En el momento en el que Diego el Cigala apareció en las tablas del Melico Salazar, la noche del martes cambió de color y se vistió de blanco y negro. Con un beso al aire saludó, con una mano se acercó un sorbo de una bebida anaranjada a la boca y con la otra atajó aplausos. Sutilmente, se limpió la garganta y, sin más, se entregó a cantar Te quiero, eterno himno de Nino Bravo.
Daba igual que el español estuviera cantando en un teatro o en una taberna a deshoras: la atmósfera era la misma; faltaba nada más el humo saliendo de los costados. A su lado, con las notas musicales pendiendo de un hilo, lo volvía a ver de reojo Jaime Calabuch, pianista del que su voz se sabe inseparable.
Como un hechizo, la música y la estética que el artista trajo a Costa Rica con su gira Cigala & piano hipnotizó a todas las almas desde el minuto uno. “Muy buenas noches, Costa Rica, tierra a la que amo profundamente desde el primer día”, espetó después del arranque. “Gracias de corazón por estar esta noche aquí. Les deseo mucha salud, mucha libertad y pura vida”.
De la balada al bolero existen solo gestos, y esa noche la música era prioridad, por lo que rápido llegó Veinte años, pieza que inmortalizó Buena Vista Social Club en 1997, pero que en voz del Cigala toma identidad propia: oscura, dolorosa, lisa, infinita.
Mientras el maestro dibujaba con sus manos el futuro inmediato de las notas –las del piano y las propias, convirtiéndose en el director de la orquesta de su propia voz–, los receptores de su magia nos olvidábamos, poco a poco, de que el mundo seguía girando. Observábamos, atentos, cómo una simple risa en medio de un verso era capaz de suspender el paso del tiempo.
Incluso nos sorprendíamos de que la sensación fuera perenme. Cantaba Un compromiso, Concavo y convexo y hasta recuerdos del disco Lágrimas negras (2003, en colaboración con el cubano Bebo Valdés) como Inolvidable, Lágrimas negras y Corazón loco, y por más que cambiaban las canciones no dejábamos de sentirnos así: privilegiados, flechados, comprometidos a nunca ver otra cosa que no fuera el escenario.
Lágrimas. El clímax de la velada no estaba en el guion. El momento cumbre de ese jugueteo de Diego con nuestros corazones no lo podíamos prever jamás. Sin embargo, cuando lo observamos intentando escapar del llanto no pudimos hacer menos que buscar sacarlo de ese lugar puerco que es la soledad.

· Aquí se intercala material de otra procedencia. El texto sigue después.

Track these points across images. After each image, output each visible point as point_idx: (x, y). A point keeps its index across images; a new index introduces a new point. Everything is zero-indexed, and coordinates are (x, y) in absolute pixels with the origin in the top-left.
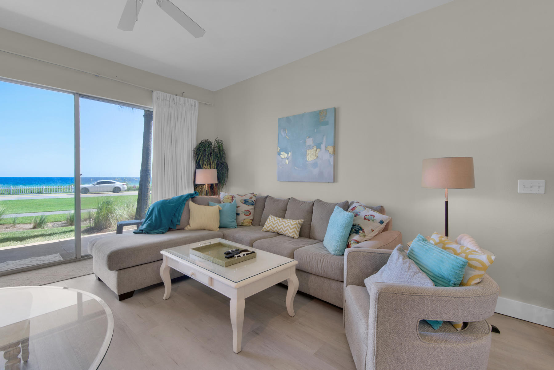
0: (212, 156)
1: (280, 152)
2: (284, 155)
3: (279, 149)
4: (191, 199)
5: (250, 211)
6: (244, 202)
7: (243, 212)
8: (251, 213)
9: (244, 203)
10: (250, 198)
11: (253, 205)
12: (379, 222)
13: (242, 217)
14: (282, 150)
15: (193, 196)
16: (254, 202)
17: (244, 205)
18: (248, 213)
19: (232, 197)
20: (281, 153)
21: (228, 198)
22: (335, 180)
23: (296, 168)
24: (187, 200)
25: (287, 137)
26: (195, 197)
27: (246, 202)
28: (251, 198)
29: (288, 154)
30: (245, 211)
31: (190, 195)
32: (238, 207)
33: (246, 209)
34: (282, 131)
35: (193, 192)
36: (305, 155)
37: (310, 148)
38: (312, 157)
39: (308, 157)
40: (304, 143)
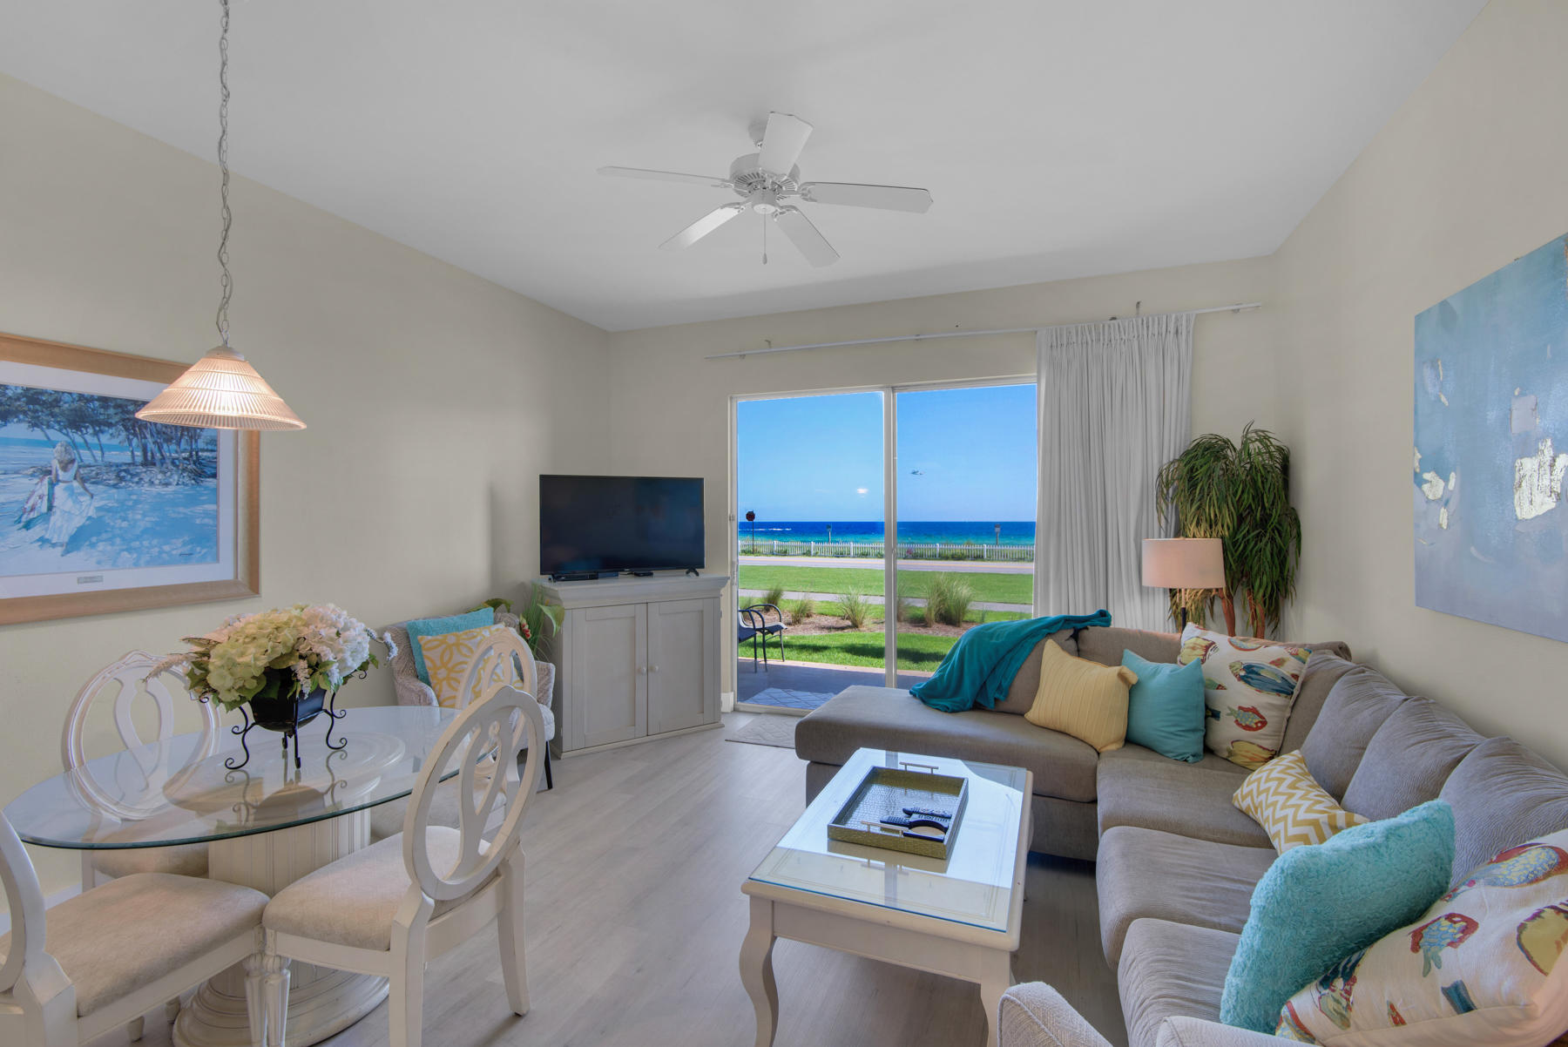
0: (1217, 493)
1: (1424, 470)
2: (1435, 487)
3: (1419, 456)
4: (1071, 632)
5: (1262, 712)
6: (1243, 673)
7: (1232, 712)
8: (1264, 723)
9: (1241, 678)
10: (1273, 663)
11: (1279, 692)
12: (1446, 991)
13: (1226, 731)
14: (1426, 465)
15: (1079, 626)
16: (1292, 681)
17: (1243, 683)
18: (1252, 720)
19: (1207, 648)
20: (1427, 476)
21: (1193, 648)
23: (1473, 550)
24: (1049, 635)
25: (1443, 399)
26: (1086, 628)
27: (1250, 674)
28: (1279, 662)
29: (1446, 480)
30: (1240, 708)
31: (1067, 621)
32: (1220, 687)
33: (1247, 705)
34: (1427, 372)
35: (1090, 612)
36: (1507, 486)
37: (1528, 447)
38: (1538, 498)
39: (1522, 496)
40: (1506, 419)
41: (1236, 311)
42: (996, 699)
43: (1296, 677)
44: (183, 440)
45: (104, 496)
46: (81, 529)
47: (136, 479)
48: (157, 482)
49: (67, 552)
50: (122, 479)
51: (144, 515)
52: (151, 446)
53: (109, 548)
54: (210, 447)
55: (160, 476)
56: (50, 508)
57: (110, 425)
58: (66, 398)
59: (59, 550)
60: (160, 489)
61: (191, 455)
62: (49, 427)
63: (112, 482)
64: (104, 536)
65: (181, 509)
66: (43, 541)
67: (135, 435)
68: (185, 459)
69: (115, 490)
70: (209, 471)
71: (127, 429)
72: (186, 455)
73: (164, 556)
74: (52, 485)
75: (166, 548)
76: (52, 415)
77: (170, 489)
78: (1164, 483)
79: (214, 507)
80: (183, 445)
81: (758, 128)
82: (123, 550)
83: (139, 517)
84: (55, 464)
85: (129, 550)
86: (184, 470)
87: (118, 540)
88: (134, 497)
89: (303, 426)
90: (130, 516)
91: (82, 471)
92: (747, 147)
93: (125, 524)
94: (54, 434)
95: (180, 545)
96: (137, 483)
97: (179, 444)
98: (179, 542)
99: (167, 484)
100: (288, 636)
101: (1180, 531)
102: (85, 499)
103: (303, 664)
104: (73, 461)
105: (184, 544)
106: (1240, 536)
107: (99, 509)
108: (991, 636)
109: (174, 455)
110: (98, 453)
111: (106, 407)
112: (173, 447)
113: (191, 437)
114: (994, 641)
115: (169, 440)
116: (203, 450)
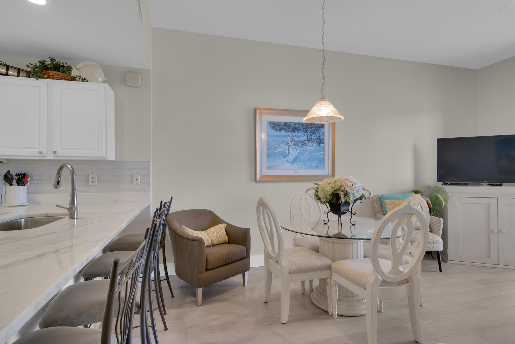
44: (316, 133)
45: (299, 150)
46: (294, 158)
47: (306, 145)
48: (310, 145)
49: (292, 164)
50: (303, 145)
51: (307, 155)
52: (309, 136)
53: (300, 164)
54: (322, 135)
55: (311, 144)
56: (289, 153)
57: (300, 130)
58: (292, 124)
59: (290, 163)
60: (311, 148)
61: (318, 138)
62: (289, 132)
63: (301, 146)
64: (299, 160)
65: (316, 153)
66: (287, 161)
67: (306, 133)
68: (317, 139)
69: (301, 148)
70: (322, 142)
71: (304, 131)
72: (317, 138)
73: (312, 166)
74: (289, 147)
75: (312, 164)
76: (289, 129)
77: (313, 147)
79: (323, 153)
80: (316, 135)
82: (303, 164)
83: (306, 155)
84: (290, 141)
85: (304, 164)
86: (316, 142)
87: (302, 162)
88: (305, 150)
89: (343, 118)
90: (304, 155)
91: (295, 143)
93: (303, 157)
94: (290, 134)
95: (315, 164)
96: (306, 146)
97: (315, 134)
98: (315, 163)
99: (312, 146)
100: (338, 184)
102: (295, 150)
103: (342, 193)
104: (293, 140)
105: (317, 163)
107: (298, 153)
109: (314, 138)
110: (298, 138)
111: (299, 126)
112: (314, 135)
113: (318, 132)
115: (313, 134)
116: (321, 136)
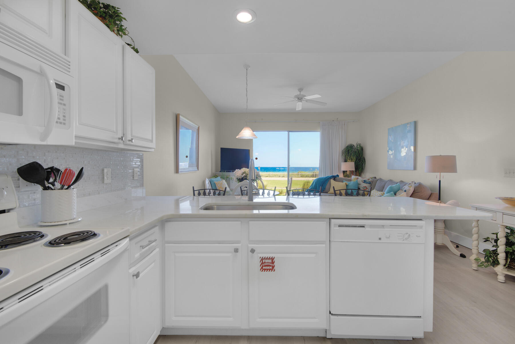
0: (353, 154)
2: (390, 152)
3: (388, 148)
4: (333, 178)
8: (367, 188)
9: (363, 182)
11: (370, 183)
12: (404, 191)
14: (389, 149)
15: (335, 177)
16: (371, 182)
17: (363, 183)
18: (365, 188)
19: (357, 179)
20: (389, 151)
21: (355, 179)
22: (415, 168)
23: (396, 161)
24: (331, 179)
25: (392, 140)
27: (365, 182)
28: (369, 179)
29: (392, 151)
30: (363, 187)
31: (333, 176)
32: (360, 184)
33: (365, 186)
34: (390, 137)
35: (336, 175)
36: (400, 152)
37: (403, 147)
38: (404, 153)
39: (402, 153)
40: (400, 144)
41: (354, 121)
42: (324, 190)
43: (371, 181)
78: (343, 153)
81: (300, 90)
92: (298, 93)
101: (346, 161)
106: (356, 162)
108: (321, 179)
114: (322, 180)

En medio de su interpretación de Te extraño, el Cigala se vio obligado a solicitar el aplauso del respetable cuando se le imposibilitó seguir cantando, probablemente por la memoria de su recién fallecida esposa Amparo Fernández.
“¡Fuerza, fuerza!”, gritó un espectador, y él hizo una salida corta del escenario. Allí quedó Te extraño, cuya melodía de piano se fusionó con el bolero Adoro, en uno de los tantos cambios de repertorio y canciones que hizo el artista a lo largo de menos de dos horas de concierto.
Después sonaron tonadas como Vete de mí, Vida loca, Amigo, Soledad, Niebla y Bien pagá.
Pasadas las 10 p. m., cuando escuchamos Dos gardenias y sabíamos que el final estaba cerca, nos reconfortamos con una acumulación de memorias: el chasquido de sus dedos, la percusión que sus palmas hicieron con sus piernas, los ademanes y sus monólogos cuando se alejaba del micrófono, los instantes en los que se ponía de pie y caminaba sobre el escenario; los rostros de todas las demás butacas, sus inacabables tragos anaranjados, y el dolor y las alegrías que con todos nosotros compartió, aunque fuera para vivir unos tantos minutos unidos, sin ser presas de la soledad.